### DATA
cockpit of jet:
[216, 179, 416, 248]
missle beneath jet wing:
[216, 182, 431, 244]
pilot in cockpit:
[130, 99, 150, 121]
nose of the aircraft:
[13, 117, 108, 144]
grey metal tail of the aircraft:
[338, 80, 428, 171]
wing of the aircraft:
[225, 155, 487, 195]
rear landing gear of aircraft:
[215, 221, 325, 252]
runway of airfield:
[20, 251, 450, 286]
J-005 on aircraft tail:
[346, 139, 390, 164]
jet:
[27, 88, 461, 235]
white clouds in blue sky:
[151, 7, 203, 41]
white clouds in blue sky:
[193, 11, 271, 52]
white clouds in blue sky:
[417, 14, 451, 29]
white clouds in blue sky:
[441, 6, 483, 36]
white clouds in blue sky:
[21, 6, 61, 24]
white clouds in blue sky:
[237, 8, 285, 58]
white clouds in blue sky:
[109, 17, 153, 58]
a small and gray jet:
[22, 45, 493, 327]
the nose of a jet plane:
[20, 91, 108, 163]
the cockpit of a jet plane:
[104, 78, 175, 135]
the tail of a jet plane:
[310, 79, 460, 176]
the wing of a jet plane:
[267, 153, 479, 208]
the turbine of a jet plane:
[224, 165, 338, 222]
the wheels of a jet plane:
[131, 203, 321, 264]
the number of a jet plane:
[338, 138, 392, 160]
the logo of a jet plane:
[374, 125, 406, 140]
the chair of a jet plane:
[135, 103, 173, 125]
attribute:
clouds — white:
==
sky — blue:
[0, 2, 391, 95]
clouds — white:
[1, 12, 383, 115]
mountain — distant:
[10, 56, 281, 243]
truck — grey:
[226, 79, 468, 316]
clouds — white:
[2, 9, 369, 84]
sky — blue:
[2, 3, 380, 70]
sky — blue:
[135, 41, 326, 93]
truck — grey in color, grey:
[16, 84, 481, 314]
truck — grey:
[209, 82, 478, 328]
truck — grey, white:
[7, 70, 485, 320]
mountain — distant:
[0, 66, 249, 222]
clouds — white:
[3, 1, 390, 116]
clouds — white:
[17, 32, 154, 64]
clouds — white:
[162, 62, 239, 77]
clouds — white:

### OBJECTIVE
State the number of lines in the records above that contain the string "aircraft", giving only that number.

### RIGHT ANSWER
5